**What is required**
Some of the lines below need repeating. Reproduce exactly those between the lines holding "none; stroke-linecap: round;" and "#c1cad2; stroke-width: 8", inclusive.

---------- Input ----------

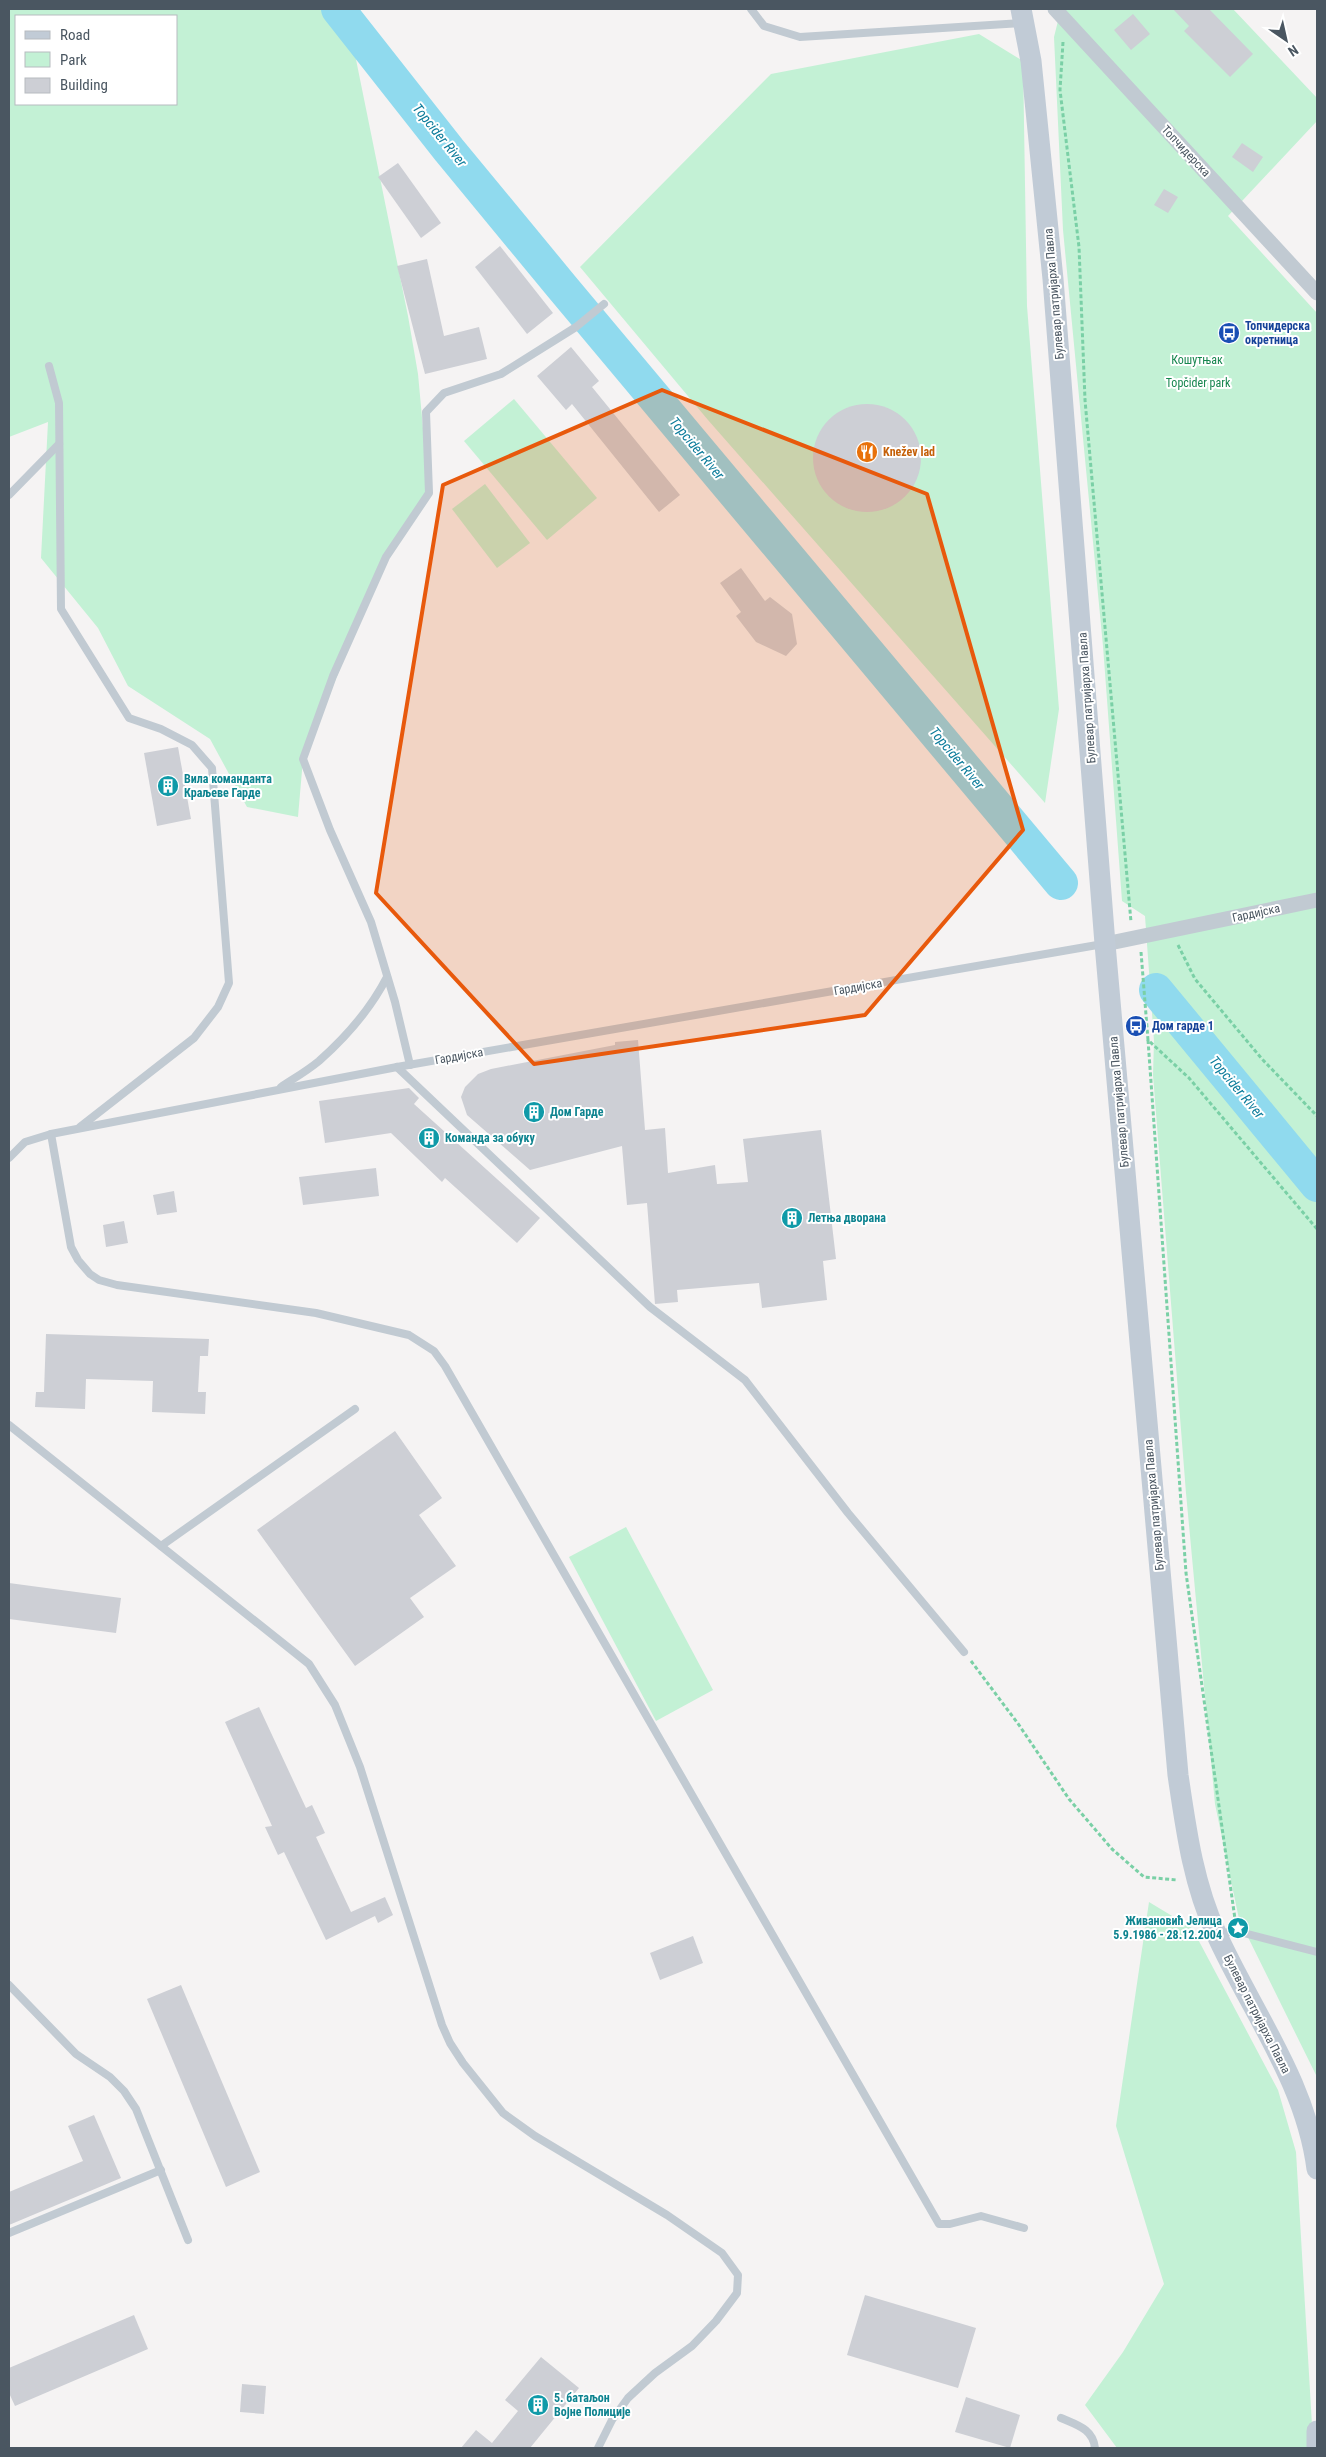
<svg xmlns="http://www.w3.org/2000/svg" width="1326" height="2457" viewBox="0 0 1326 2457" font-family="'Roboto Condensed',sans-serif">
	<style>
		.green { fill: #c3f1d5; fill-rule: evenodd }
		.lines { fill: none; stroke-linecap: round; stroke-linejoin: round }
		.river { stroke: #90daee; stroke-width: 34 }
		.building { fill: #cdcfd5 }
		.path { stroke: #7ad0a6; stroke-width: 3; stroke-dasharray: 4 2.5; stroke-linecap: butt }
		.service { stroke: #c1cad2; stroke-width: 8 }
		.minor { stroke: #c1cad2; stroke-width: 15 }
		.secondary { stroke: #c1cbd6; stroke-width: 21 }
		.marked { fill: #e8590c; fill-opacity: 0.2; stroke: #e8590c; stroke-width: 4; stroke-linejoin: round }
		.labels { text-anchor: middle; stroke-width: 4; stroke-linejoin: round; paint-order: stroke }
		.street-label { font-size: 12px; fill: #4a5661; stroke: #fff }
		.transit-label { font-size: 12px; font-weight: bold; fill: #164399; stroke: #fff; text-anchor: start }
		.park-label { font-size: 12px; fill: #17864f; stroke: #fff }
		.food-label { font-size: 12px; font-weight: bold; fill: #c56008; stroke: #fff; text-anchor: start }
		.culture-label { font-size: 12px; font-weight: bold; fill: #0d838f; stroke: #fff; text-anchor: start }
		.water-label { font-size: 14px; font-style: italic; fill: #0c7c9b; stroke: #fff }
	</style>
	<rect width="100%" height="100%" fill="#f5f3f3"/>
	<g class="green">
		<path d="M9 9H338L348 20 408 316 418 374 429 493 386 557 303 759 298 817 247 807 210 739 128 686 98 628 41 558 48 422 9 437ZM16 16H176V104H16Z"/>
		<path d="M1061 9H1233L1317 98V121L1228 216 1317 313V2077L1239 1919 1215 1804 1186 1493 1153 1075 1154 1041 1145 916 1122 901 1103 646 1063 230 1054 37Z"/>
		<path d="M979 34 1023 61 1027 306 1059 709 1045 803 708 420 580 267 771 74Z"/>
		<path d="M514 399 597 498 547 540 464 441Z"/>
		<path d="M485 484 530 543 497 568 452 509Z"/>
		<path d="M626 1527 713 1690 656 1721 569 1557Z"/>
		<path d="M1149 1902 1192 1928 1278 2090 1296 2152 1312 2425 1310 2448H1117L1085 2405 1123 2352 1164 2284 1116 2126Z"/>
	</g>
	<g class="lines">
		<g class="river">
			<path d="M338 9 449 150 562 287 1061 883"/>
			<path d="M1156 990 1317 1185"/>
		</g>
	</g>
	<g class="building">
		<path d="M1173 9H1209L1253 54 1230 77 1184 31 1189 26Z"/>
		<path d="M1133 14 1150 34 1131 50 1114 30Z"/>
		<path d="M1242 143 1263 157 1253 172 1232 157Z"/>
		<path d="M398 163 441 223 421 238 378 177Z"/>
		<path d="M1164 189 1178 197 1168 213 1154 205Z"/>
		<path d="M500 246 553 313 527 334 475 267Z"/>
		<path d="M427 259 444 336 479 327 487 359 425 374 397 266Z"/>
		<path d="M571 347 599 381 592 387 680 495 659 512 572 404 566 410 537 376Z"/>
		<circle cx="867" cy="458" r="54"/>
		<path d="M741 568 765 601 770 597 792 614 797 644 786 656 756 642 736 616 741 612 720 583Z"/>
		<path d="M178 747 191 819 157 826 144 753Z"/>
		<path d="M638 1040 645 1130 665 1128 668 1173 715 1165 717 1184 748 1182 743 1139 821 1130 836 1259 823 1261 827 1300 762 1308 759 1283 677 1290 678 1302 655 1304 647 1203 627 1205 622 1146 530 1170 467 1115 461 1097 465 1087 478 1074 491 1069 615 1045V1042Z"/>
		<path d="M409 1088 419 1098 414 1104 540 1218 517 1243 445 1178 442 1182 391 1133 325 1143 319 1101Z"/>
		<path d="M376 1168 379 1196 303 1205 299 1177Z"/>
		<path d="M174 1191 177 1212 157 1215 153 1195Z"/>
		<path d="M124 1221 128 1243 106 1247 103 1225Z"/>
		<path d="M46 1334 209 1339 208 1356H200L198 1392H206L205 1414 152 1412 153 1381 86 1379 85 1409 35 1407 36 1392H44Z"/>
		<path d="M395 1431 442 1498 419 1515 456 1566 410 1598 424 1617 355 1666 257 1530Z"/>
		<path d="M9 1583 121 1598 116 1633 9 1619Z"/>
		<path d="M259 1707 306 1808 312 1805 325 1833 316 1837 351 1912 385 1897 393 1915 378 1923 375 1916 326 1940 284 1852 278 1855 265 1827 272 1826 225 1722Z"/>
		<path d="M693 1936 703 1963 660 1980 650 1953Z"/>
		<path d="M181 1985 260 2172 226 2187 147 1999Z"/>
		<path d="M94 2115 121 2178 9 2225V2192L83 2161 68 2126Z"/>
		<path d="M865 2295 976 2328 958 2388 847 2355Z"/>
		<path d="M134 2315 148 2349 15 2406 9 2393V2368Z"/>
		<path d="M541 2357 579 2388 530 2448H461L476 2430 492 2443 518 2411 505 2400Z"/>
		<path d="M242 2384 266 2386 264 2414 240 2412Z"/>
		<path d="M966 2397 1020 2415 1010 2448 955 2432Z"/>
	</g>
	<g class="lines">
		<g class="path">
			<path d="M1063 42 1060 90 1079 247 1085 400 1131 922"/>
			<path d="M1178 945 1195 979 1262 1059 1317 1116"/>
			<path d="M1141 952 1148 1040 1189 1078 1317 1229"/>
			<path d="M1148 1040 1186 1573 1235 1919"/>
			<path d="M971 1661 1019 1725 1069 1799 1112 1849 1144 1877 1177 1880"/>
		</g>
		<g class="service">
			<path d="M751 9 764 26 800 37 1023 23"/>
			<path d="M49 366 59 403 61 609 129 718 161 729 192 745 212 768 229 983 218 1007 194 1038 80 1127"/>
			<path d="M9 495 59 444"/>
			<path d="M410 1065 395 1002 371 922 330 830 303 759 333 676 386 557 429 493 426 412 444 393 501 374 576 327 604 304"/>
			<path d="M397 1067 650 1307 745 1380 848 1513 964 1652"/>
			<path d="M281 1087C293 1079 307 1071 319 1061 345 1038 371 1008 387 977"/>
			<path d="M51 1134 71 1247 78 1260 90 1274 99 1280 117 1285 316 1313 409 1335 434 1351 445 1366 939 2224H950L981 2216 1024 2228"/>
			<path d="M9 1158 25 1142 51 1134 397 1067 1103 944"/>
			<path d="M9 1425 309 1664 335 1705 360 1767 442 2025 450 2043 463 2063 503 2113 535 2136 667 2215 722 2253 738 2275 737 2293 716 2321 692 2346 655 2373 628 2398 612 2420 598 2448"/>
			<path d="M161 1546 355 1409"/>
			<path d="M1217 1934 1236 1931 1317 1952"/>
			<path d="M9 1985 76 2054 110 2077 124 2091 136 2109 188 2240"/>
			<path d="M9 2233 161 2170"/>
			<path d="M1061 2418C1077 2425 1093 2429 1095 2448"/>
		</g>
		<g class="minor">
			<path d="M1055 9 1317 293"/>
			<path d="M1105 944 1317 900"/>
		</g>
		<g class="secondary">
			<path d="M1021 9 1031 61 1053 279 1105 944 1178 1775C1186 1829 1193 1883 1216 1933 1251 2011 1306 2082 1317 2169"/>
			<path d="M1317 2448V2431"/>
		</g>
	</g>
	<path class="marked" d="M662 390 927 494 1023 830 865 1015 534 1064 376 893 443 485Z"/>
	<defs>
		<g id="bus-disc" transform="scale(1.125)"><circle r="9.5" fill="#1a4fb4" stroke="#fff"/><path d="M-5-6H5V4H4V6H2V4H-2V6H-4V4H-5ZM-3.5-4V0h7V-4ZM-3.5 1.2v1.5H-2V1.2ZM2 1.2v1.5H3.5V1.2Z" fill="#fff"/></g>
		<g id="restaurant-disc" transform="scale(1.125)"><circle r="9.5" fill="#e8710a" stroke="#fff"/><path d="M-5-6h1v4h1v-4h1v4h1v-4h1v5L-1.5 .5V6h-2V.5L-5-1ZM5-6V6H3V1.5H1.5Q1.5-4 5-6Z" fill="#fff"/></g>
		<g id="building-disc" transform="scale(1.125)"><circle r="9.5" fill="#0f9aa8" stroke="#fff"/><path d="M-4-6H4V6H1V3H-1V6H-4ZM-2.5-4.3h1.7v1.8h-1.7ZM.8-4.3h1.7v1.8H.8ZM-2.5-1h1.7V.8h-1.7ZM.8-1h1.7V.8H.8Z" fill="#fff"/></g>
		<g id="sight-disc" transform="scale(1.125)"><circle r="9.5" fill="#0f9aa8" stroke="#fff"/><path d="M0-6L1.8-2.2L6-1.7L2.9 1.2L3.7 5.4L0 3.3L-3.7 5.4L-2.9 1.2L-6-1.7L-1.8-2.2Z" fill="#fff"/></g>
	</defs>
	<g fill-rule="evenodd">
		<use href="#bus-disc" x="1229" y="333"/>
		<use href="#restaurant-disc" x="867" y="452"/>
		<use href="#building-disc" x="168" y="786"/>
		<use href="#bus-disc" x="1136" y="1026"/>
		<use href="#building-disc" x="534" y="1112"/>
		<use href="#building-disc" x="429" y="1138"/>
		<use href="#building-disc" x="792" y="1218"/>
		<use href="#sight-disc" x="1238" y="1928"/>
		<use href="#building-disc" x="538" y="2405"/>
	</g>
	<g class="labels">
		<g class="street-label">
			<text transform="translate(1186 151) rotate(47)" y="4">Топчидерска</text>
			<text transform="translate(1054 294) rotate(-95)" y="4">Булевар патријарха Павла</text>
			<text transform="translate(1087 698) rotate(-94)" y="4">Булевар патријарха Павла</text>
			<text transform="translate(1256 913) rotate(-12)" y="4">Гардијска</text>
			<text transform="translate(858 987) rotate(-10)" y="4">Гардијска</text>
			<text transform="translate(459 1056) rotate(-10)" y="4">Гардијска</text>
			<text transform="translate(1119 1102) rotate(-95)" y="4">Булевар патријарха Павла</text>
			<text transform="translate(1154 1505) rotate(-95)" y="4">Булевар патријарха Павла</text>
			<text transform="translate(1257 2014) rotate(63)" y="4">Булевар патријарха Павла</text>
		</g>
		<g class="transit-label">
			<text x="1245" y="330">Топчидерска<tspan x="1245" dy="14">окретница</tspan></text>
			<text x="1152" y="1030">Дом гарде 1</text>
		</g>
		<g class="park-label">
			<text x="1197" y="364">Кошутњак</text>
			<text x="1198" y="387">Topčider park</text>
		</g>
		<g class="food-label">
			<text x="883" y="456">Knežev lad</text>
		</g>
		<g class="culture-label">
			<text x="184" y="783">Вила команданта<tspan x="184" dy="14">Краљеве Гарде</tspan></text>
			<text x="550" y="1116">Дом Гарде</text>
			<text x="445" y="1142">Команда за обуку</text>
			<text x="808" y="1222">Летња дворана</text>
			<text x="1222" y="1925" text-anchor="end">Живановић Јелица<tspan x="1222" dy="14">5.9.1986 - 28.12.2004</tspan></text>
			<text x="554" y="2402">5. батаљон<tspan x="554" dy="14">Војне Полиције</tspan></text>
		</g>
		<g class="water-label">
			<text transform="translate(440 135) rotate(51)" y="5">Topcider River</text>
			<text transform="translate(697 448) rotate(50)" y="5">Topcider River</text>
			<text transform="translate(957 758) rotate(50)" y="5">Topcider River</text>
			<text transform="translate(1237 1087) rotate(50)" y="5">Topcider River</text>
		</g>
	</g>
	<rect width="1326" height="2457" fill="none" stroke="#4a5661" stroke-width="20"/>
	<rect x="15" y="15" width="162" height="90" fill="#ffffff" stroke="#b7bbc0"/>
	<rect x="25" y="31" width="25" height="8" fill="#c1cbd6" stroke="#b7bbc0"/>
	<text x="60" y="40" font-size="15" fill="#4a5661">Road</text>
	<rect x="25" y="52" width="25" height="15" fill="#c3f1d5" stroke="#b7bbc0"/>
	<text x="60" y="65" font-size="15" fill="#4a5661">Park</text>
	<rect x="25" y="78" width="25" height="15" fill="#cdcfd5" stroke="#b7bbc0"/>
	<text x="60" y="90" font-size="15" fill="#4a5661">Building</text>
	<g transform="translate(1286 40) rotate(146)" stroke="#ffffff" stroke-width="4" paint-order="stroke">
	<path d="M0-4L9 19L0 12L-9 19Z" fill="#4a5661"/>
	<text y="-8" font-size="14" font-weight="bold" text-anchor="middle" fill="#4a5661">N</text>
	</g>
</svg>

----------

**Output below**
		.lines { fill: none; stroke-linecap: round; stroke-linejoin: round }
		.river { stroke: #90daee; stroke-width: 34 }
		.building { fill: #cdcfd5 }
		.path { stroke: #7ad0a6; stroke-width: 3; stroke-dasharray: 4 2.5; stroke-linecap: butt }
		.service { stroke: #c1cad2; stroke-width: 8 }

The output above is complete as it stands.